Chez Kusturica, les gitans ont toujours été le symbole de la liberté, qui malgré leur défauts vivent au jour le jour, s'émancipant de toutes contraintes, dans la simplicité. "Le Temps des Gitans" est à la fois une lettre d'amour envers ce peuple et un sombre pamphlet concernant les atrocités du monde qui les entoure. Dans une première partie, Kusturica traite du quotidien d'un jeune rom, Perhan, et y institue toute la simplicité de leur mode de vie. Le jeune garçon, vivant avec sa grand-mère, sa soeur et son oncle déluré, tombe amoureux de la fille de sa voisine.
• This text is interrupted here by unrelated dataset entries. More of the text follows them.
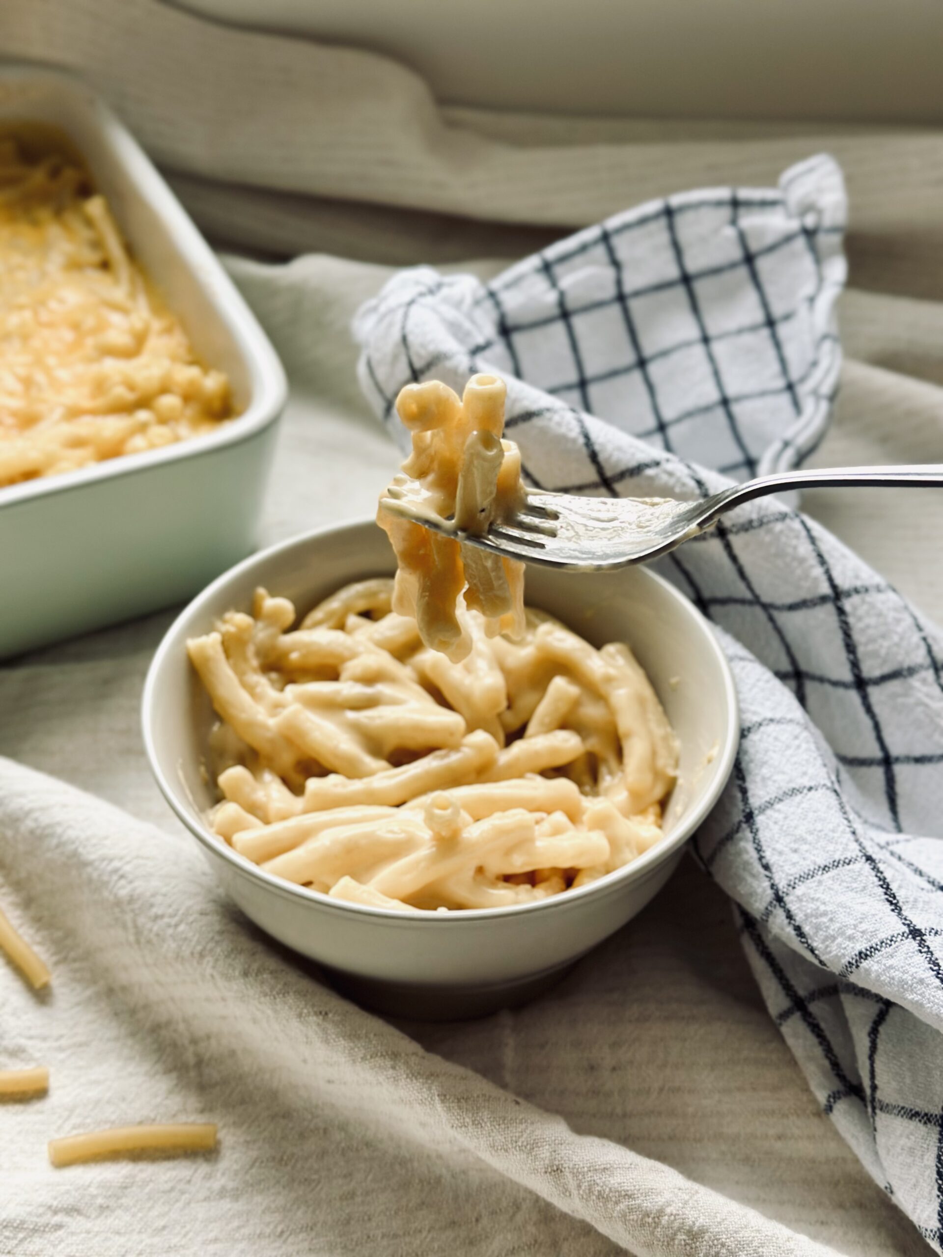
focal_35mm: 48
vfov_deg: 39.7
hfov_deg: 30.3
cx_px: 472
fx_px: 1743
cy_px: 628
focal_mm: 6.86
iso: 125
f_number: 1.78
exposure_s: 1/125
Durant ce début d'intrigue, le second degré et la poésie propre au cinéma d'Emir Kusturica est omniprésent. Puis vient le moment fatidique ou le jeune héros demande à sa voisine la main de sa fille. De manière burlesque, cette dernière refuse, insinuant qu'il ne gagne pas assez. Quelque jours plus tard, sa soeur est prise d'un mal à sa jambe,à tel point qu'il faut l'opérer. Perhan, plein de rêves et dans l'espoir de soigner sa soeur puis de se marier avec son amie, rentre dans le clan du "mafieux" du village, Ahmed. Il retrouvera alors embarqué dans une vie faite de duperies et de magouilles...
Autant dire que "Le temps des gitans" est l'un des films les plus sombres d'Emir Kusturica. La poésie et la simplicité de la première partie s'évanouissent entièrement dès le départ de Perhan, marquant le contraste entre la vie simple et belle des gitans et les atrocités du monde, comme si les gitans vivaient dans une sorte de no man's land, un endroit ou malgré ses défauts, la peur, la mort et la tristesse ne sont que de simples songes et ou règne la musique, la joie de vivre...et les quelque engueulades entre voisins. Le monde filmé en dehors, sous une belle apparence, n'est qu'un leurre dans lequel Perhan tombe. Les richesses sont procurés grâce au traffic d'enfants, aux magouilles, etc. Résultat, la pourriture des terres extérieures s'impregnent sur Perhan, à tel point qu'il fini par devenir lui même un être sans scrupules, emprunt de vanité, comportement qu'il fuyait durant toute son existence.
Et, tel un châtiment, la fin de sa vie ressemble à une punition, punition de n'avoir obéï aux paroles sages de la grand-mère, punition de s'être comporté comme tel. Prisonnier d'un monde rempli de haine et de violence, la quête de rédemption du héros semble perdue.
Désillusion et tristesse sont les maîtres mots de ce film, bien loin de la poésie loufoque "Promets-moi", sa dernière fiction en date, refletant l'acidité d'une société ou n'importe qui serait prêt à faire n'importe quoi pour le l'argent. Dommage que certains moments soient quelque peu "lourds" et que la photographie soit hasardeuse. "Le Temps des Gitans" se présente comme tel, une fable âpre et sociale sur un jeune homme qui, par amour, se retrouve embarqué dans un monde bien loin de ses rêves, une réalité douloureuse et mélancolique dont il restera prisonnier toute sa vie.